La vida a través de una copa
Lo confieso: casi siempre la vida de los escritores o sus reflexiones me interesan tanto como su literatura. Muchas veces llego a los libros luego de saber quiénes son o quiénes fueron sus autores y trato de adivinar en la literatura transformaciones estilísticas de las realidades que atravesaron. No soy tan original, no me ocurre solo a mí. En fenómenos editoriales como los de Sandor Marai, Irene Nemirovsky o Stieg Larsson, por nombrar algunos, coincidieron obras potentes o notables con historias de vidas y muertes singulares. La curiosidad mueve voluntades y para muchos de nosotros las biografías de los escritores completan su obra, le otorgan una identidad, un sello.
A Lucia Berlin primero la vi, luego la leí. Vi, en realidad, una de sus fotos, esa que está en la solapa de su libro Manual para mujeres de la limpieza y que la muestra como una espléndida Liz Taylor en tiempos de Mad Men (efectivamente se la sacaron en Albuquerque, en 1963, cuando el exceso de Jim Beam todavía no había dañado sus fulgores). Primero, entonces, fue el brillo de sus ojos claros y luego su escritura magnética, un amasijo de imágenes en las que la belleza emerge del mal y la sordidez se cuenta con prosa filosa, humor ácido y una puntuación atropellada que permite leer un basurero enorme descripto como el parque más alucinante, una clínica de abortos en la frontera entre México y EE.UU. como una siniestra cadena de montaje (“El médico hacía un rápido examen pélvico a cada mujer, asentía, y luego la vieja les introducía una sonda de tres metros en el útero, poco a poco, como si rellenara un pavo”) y una madre alcohólica y distante como el ser más despiadado de la tierra o un gurú (“Mamá, tú veías la fealdad y el mal en todas partes, en todo el mundo, en todos los lugares. ¿Estabas loca o eras una visionaria?”).

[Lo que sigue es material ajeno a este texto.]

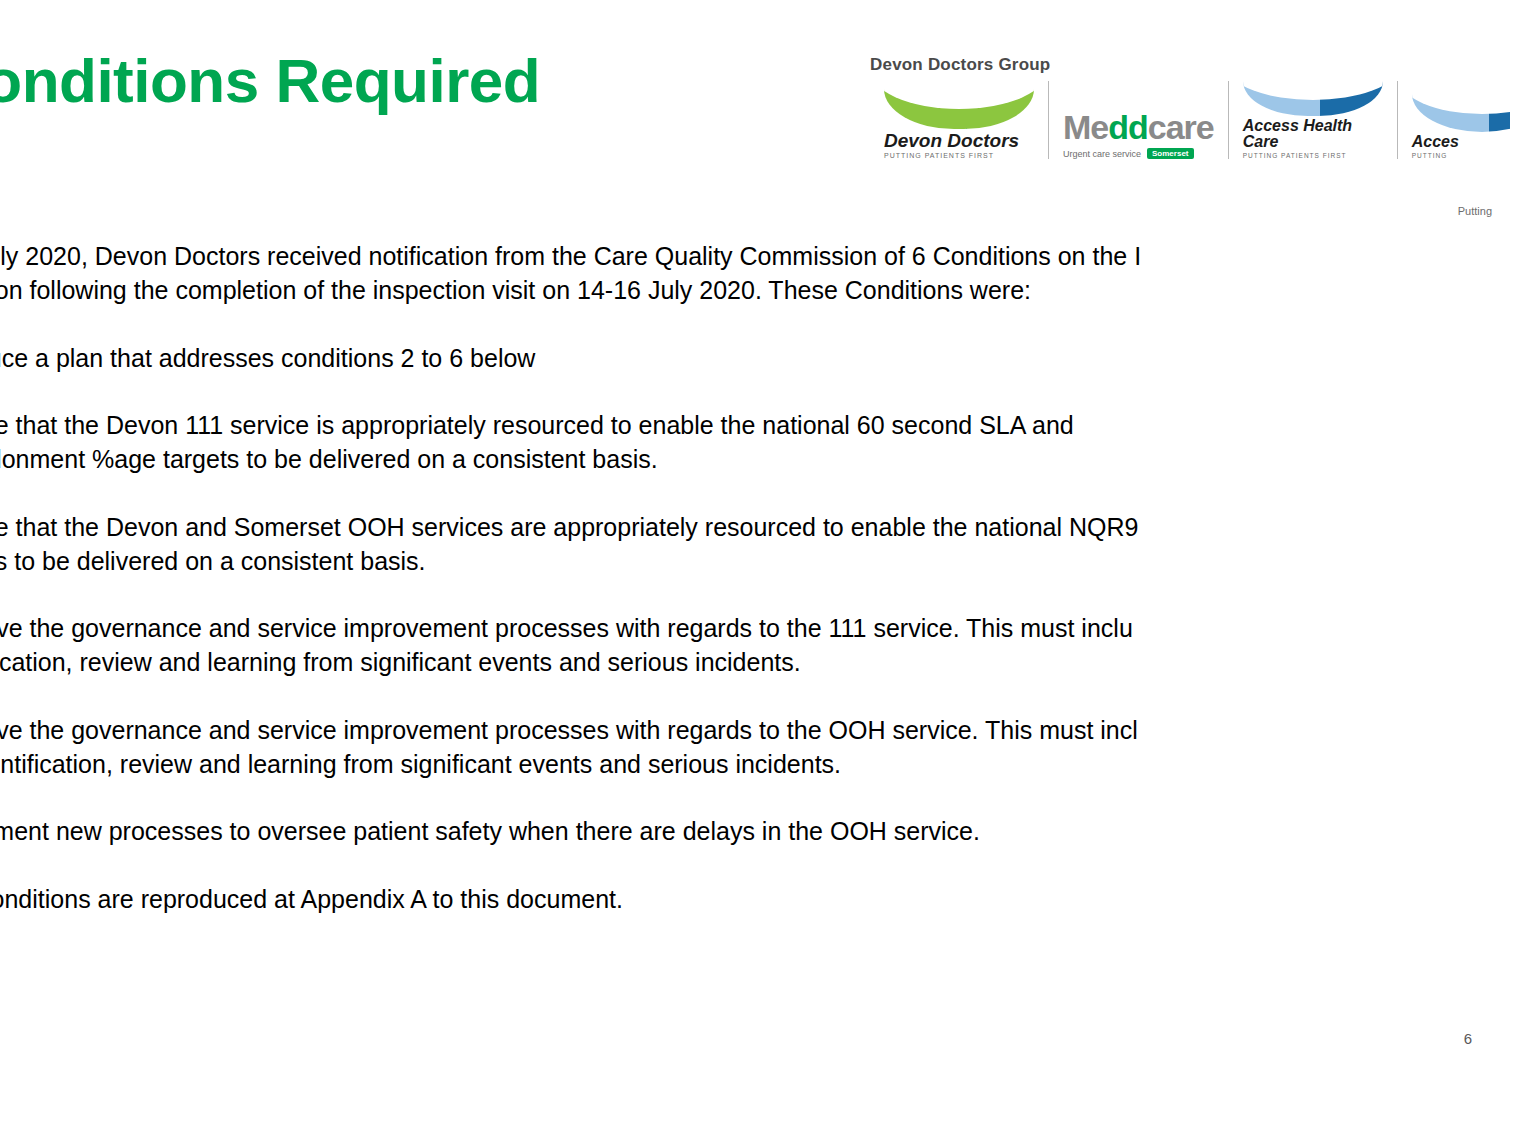Conditions Required
Devon Doctors Group
Devon Doctors
PUTTING PATIENTS FIRST
Meddcare
Urgent care service Somerset
Access Health Care
PUTTING PATIENTS FIRST
Acces
PUTTING
Putting
July 2020, Devon Doctors received notification from the Care Quality Commission of 6 Conditions on the I
ration following the completion of the inspection visit on 14-16 July 2020. These Conditions were:
oduce a plan that addresses conditions 2 to 6 below
sure that the Devon 111 service is appropriately resourced to enable the national 60 second SLA and
andonment %age targets to be delivered on a consistent basis.
sure that the Devon and Somerset OOH services are appropriately resourced to enable the national NQR9
gets to be delivered on a consistent basis.
prove the governance and service improvement processes with regards to the 111 service. This must inclu
ntification, review and learning from significant events and serious incidents.
prove the governance and service improvement processes with regards to the OOH service. This must incl
identification, review and learning from significant events and serious incidents.
blement new processes to oversee patient safety when there are delays in the OOH service.
ll conditions are reproduced at Appendix A to this document.
6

Lucia Brown nació en Alaska, el 12 de noviembre de 1936. Su primera infancia transcurrió en Idaho, Kentucky y Montana. Cuando el padre, un trabajador de la industria minera, partió a la guerra, la madre se llevó a Lucia y a su hermana menor a El Paso, a la casa de sus abuelos, él un dentista abusador y alcohólico. Las niñas crecieron en ese ambiente brutal, con el abuelo encerrándose a beber en un cuarto y con su propia madre bebiendo su resentimiento en otro. Cuando el padre regresó del frente, la familia se trasladó a Chile y las chicas se convirtieron en alumnas de colegios católicos y pasaron a formar parte de la elite. Como adulta vivió en Nuevo México, Nueva York, México, California, y Colorado. A los 32 estaba sola y con cuatro hijos: la vida se le había venido encima, como un ropero atestado de decepciones. Ya había firmado sus primeros cuentos como Lucia Newton (apellido del primer marido y padre de dos de los niños) y había adoptado finalmente el apellido Berlin, que era el de su tercer marido y padre de los dos menores, un músico seductor y adicto a la heroína. Para mantener a los chicos fue enfermera, telefonista, limpió casas y enseñó a escribir en la universidad y en una prisión. Bebió hasta perder la dignidad, aunque logró superar la adicción, esa dolorosa marca de familia. Sufrió de escoliosis desde la infancia y a mediados de los 90, debido a un pulmón perforado, iba acompañada de un tubo de oxígeno. Tuvo cáncer. Murió en Los Ángeles, en 2004, el día de su cumpleaños.
“Dios concede lagunas a los borrachos porque si supieran lo que han hecho se morirían de vergüenza”, escribió. Sin ser rigurosamente autobiográficos –uno de sus hijos dijo que las historias eran “verdaderas”, aunque no autobiográficas, “por poco”-, los textos de Lucia Berlin permiten reconstruir una vida de novela colmada de crueldad y belleza. Las protagonistas de sus relatos ven el mundo a través de una copa y lo narran de a sorbos, aunque en algunas ocasiones apuren desesperadamente el final del trago.